LSTM h_0 & c_0 storage when using One by one forward step

Hello everyone,
I would like to create a real-time anomaly checker for a sensor. To do this, I initialise a self.h_0 & self.c_0 in __init__ and with each forward step I save the state in it (very similar to that: But now I have the problem that at the beginning of each new time series the old values of the previous series are stored in self.h_0 & self.c_0. For this reason, I always get different results when I run through the same data several times. Is there a good solution for this Problem?

I can use an if init_hidden: in def forward(self, input, init_hidden=False): that I call at the beginning of a new time series.

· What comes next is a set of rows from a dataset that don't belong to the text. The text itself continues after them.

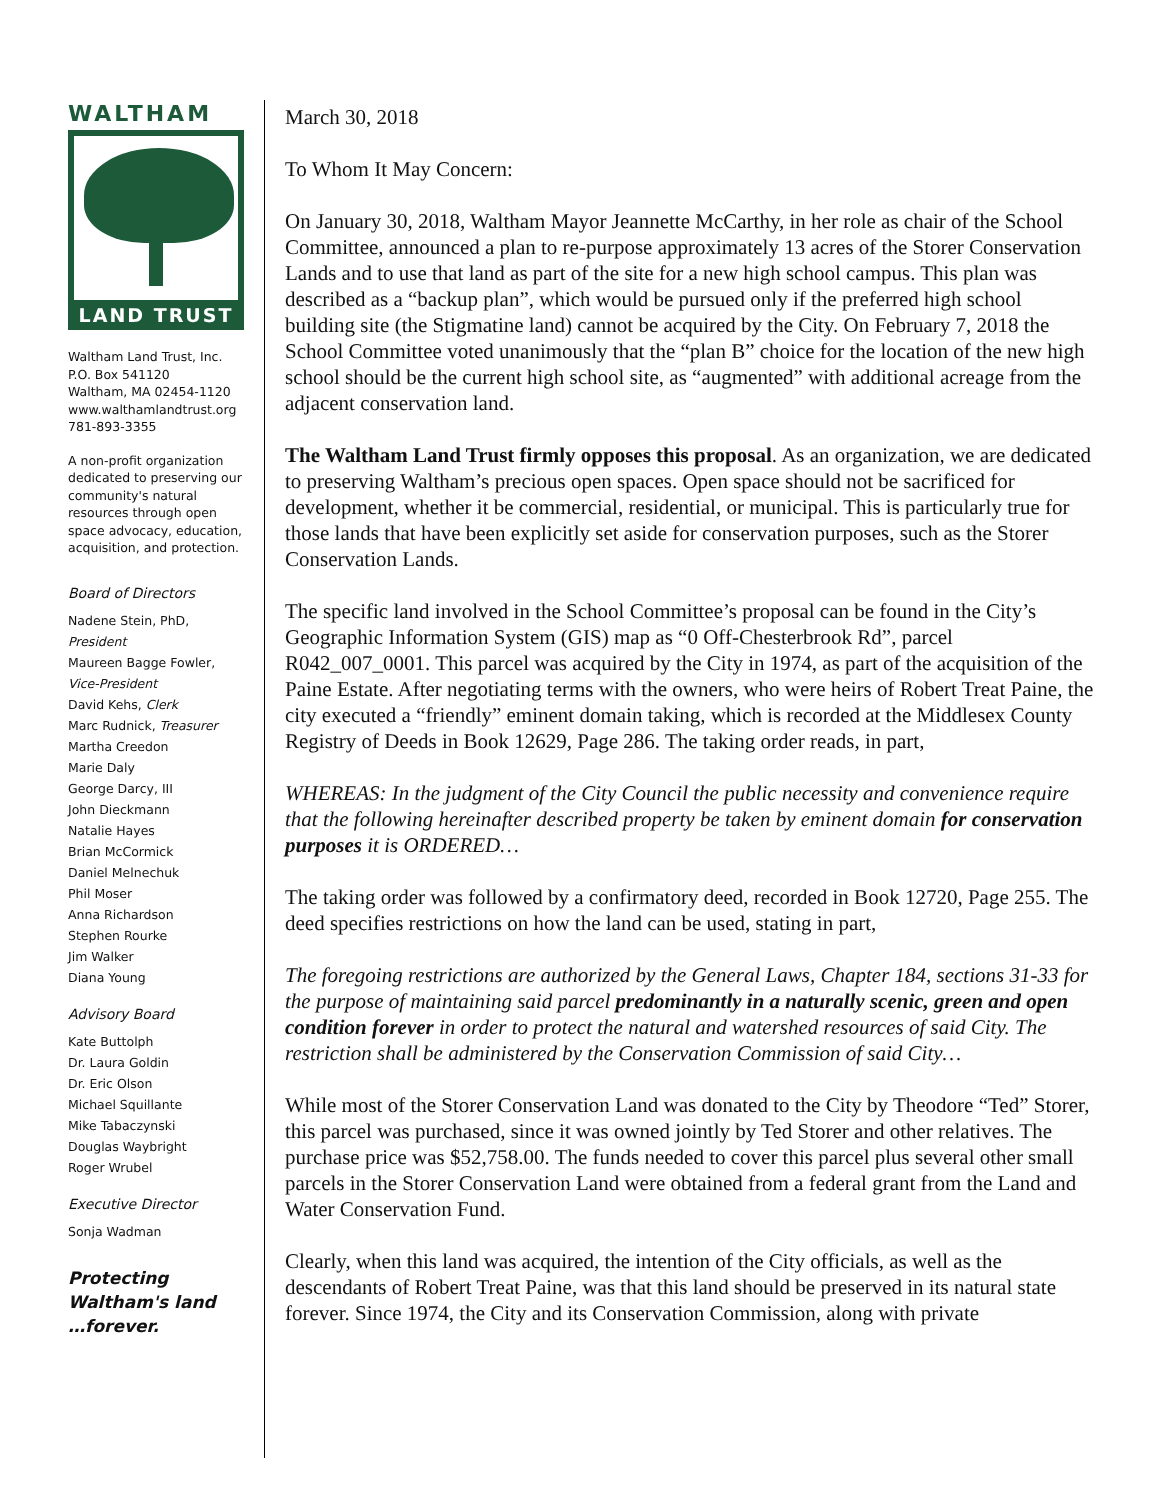WALTHAM
LAND TRUST
Waltham Land Trust, Inc.
P.O. Box 541120
Waltham, MA 02454-1120
www.walthamlandtrust.org
781-893-3355
A non-profit organization dedicated to preserving our community's natural resources through open space advocacy, education, acquisition, and protection.
Board of Directors
Nadene Stein, PhD, President
Maureen Bagge Fowler, Vice-President
David Kehs, Clerk
Marc Rudnick, Treasurer
Martha Creedon
Marie Daly
George Darcy, III
John Dieckmann
Natalie Hayes
Brian McCormick
Daniel Melnechuk
Phil Moser
Anna Richardson
Stephen Rourke
Jim Walker
Diana Young
Advisory Board
Kate Buttolph
Dr. Laura Goldin
Dr. Eric Olson
Michael Squillante
Mike Tabaczynski
Douglas Waybright
Roger Wrubel
Executive Director
Sonja Wadman
Protecting
Waltham's land
…forever.
March 30, 2018
To Whom It May Concern:
On January 30, 2018, Waltham Mayor Jeannette McCarthy, in her role as chair of the School Committee, announced a plan to re-purpose approximately 13 acres of the Storer Conservation Lands and to use that land as part of the site for a new high school campus. This plan was described as a “backup plan”, which would be pursued only if the preferred high school building site (the Stigmatine land) cannot be acquired by the City. On February 7, 2018 the School Committee voted unanimously that the “plan B” choice for the location of the new high school should be the current high school site, as “augmented” with additional acreage from the adjacent conservation land.
The Waltham Land Trust firmly opposes this proposal. As an organization, we are dedicated to preserving Waltham’s precious open spaces. Open space should not be sacrificed for development, whether it be commercial, residential, or municipal. This is particularly true for those lands that have been explicitly set aside for conservation purposes, such as the Storer Conservation Lands.
The specific land involved in the School Committee’s proposal can be found in the City’s Geographic Information System (GIS) map as “0 Off-Chesterbrook Rd”, parcel R042_007_0001. This parcel was acquired by the City in 1974, as part of the acquisition of the Paine Estate. After negotiating terms with the owners, who were heirs of Robert Treat Paine, the city executed a “friendly” eminent domain taking, which is recorded at the Middlesex County Registry of Deeds in Book 12629, Page 286. The taking order reads, in part,
WHEREAS: In the judgment of the City Council the public necessity and convenience require that the following hereinafter described property be taken by eminent domain for conservation purposes it is ORDERED…
The taking order was followed by a confirmatory deed, recorded in Book 12720, Page 255. The deed specifies restrictions on how the land can be used, stating in part,
The foregoing restrictions are authorized by the General Laws, Chapter 184, sections 31-33 for the purpose of maintaining said parcel predominantly in a naturally scenic, green and open condition forever in order to protect the natural and watershed resources of said City. The restriction shall be administered by the Conservation Commission of said City…
While most of the Storer Conservation Land was donated to the City by Theodore “Ted” Storer, this parcel was purchased, since it was owned jointly by Ted Storer and other relatives. The purchase price was $52,758.00. The funds needed to cover this parcel plus several other small parcels in the Storer Conservation Land were obtained from a federal grant from the Land and Water Conservation Fund.
Clearly, when this land was acquired, the intention of the City officials, as well as the descendants of Robert Treat Paine, was that this land should be preserved in its natural state forever. Since 1974, the City and its Conservation Commission, along with private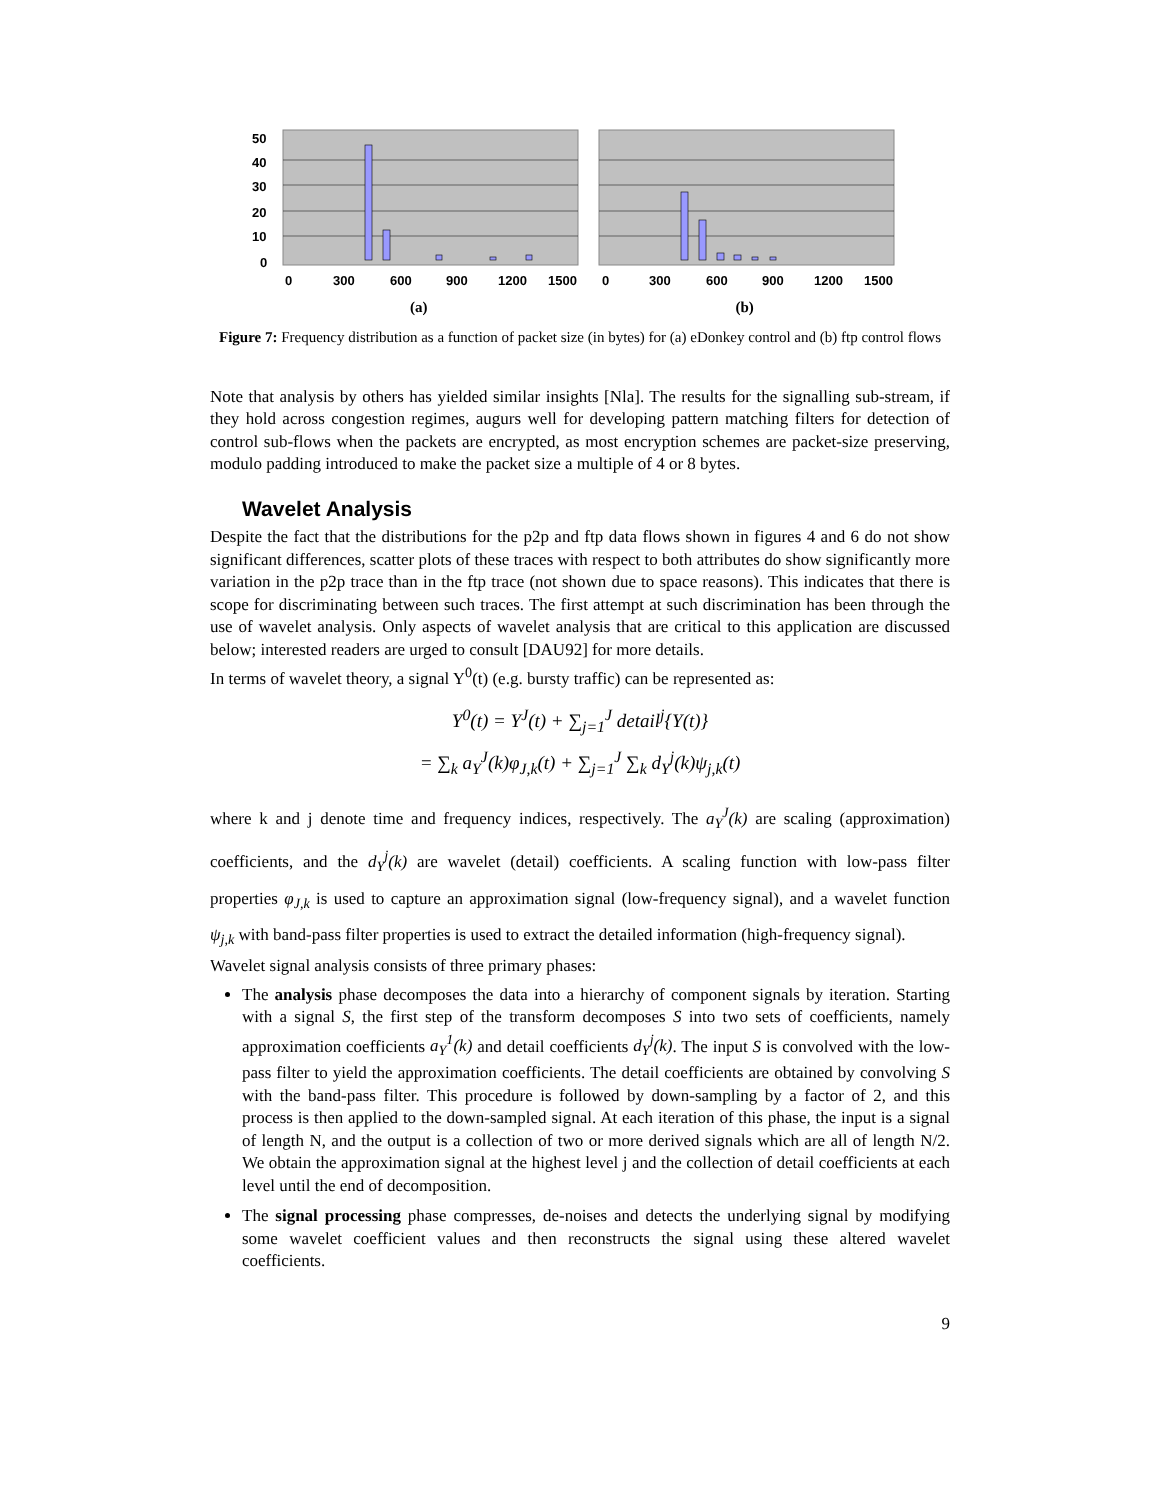50
40
30
20
10
0
0
300
600
900
1200
1500
0
300
600
900
1200
1500
(a) (b)
Figure 7: Frequency distribution as a function of packet size (in bytes) for (a) eDonkey control and (b) ftp control flows
Note that analysis by others has yielded similar insights [Nla]. The results for the signalling sub-stream, if they hold across congestion regimes, augurs well for developing pattern matching filters for detection of control sub-flows when the packets are encrypted, as most encryption schemes are packet-size preserving, modulo padding introduced to make the packet size a multiple of 4 or 8 bytes.
Wavelet Analysis
Despite the fact that the distributions for the p2p and ftp data flows shown in figures 4 and 6 do not show significant differences, scatter plots of these traces with respect to both attributes do show significantly more variation in the p2p trace than in the ftp trace (not shown due to space reasons). This indicates that there is scope for discriminating between such traces. The first attempt at such discrimination has been through the use of wavelet analysis. Only aspects of wavelet analysis that are critical to this application are discussed below; interested readers are urged to consult [DAU92] for more details.
In terms of wavelet theory, a signal Y<sup>0</sup>(t) (e.g. bursty traffic) can be represented as:
Y<sup>0</sup>(t) = Y<sup>J</sup>(t) + ∑<sub>j=1</sub><sup>J</sup> detail<sup>j</sup>{Y(t)}
= ∑<sub>k</sub> a<sub>Y</sub><sup>J</sup>(k)φ<sub>J,k</sub>(t) + ∑<sub>j=1</sub><sup>J</sup> ∑<sub>k</sub> d<sub>Y</sub><sup>j</sup>(k)ψ<sub>j,k</sub>(t)
where k and j denote time and frequency indices, respectively. The a<sub>Y</sub><sup>J</sup>(k) are scaling (approximation) coefficients, and the d<sub>Y</sub><sup>j</sup>(k) are wavelet (detail) coefficients. A scaling function with low-pass filter properties φ<sub>J,k</sub> is used to capture an approximation signal (low-frequency signal), and a wavelet function ψ<sub>j,k</sub> with band-pass filter properties is used to extract the detailed information (high-frequency signal).
Wavelet signal analysis consists of three primary phases:
The analysis phase decomposes the data into a hierarchy of component signals by iteration. Starting with a signal S, the first step of the transform decomposes S into two sets of coefficients, namely approximation coefficients a<sub>Y</sub><sup>1</sup>(k) and detail coefficients d<sub>Y</sub><sup>j</sup>(k). The input S is convolved with the low-pass filter to yield the approximation coefficients. The detail coefficients are obtained by convolving S with the band-pass filter. This procedure is followed by down-sampling by a factor of 2, and this process is then applied to the down-sampled signal. At each iteration of this phase, the input is a signal of length N, and the output is a collection of two or more derived signals which are all of length N/2. We obtain the approximation signal at the highest level j and the collection of detail coefficients at each level until the end of decomposition.
The signal processing phase compresses, de-noises and detects the underlying signal by modifying some wavelet coefficient values and then reconstructs the signal using these altered wavelet coefficients.
9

However, I have the problem that I can then no longer torch.jit.trace() the network.

torch.jit.trace does not support data-dependent control flow or any other conditions, while torch.jit.script did. However, note that TorchScript in general is in maintenance mode and the current recommendation is to use torch.compile instead.

I have now solved it by outputting h_0 and c_0 and reading them back in as input. But I only have to do this if I feed it with live data. For training, I can read in the normal way, as a time series blog with many points in time. I don’t think this is the best solution, but it gives me the most freedom over h_0 & c_0.

I want to use the net later for IOS Devises. So I have to rely on torch.jit.trace or torch.jit.script or is it also possible with torch.compile?

I don’t know if torch.compile is supported on iOS devices but would guess ExecuTorch would be the right approach to deploy on these devices. CC @marksaroufim as he would know more about the support.

Oh nice, I have now used CoreMLTools to get it onto the device. But I think it’s worth having a look at ExecuTorch.
Looks really interesting, I can see the cross-platform benefit. But is there an advantage in performance, especially compared to Apple’s own CoreML?
Do benchmarks already exist?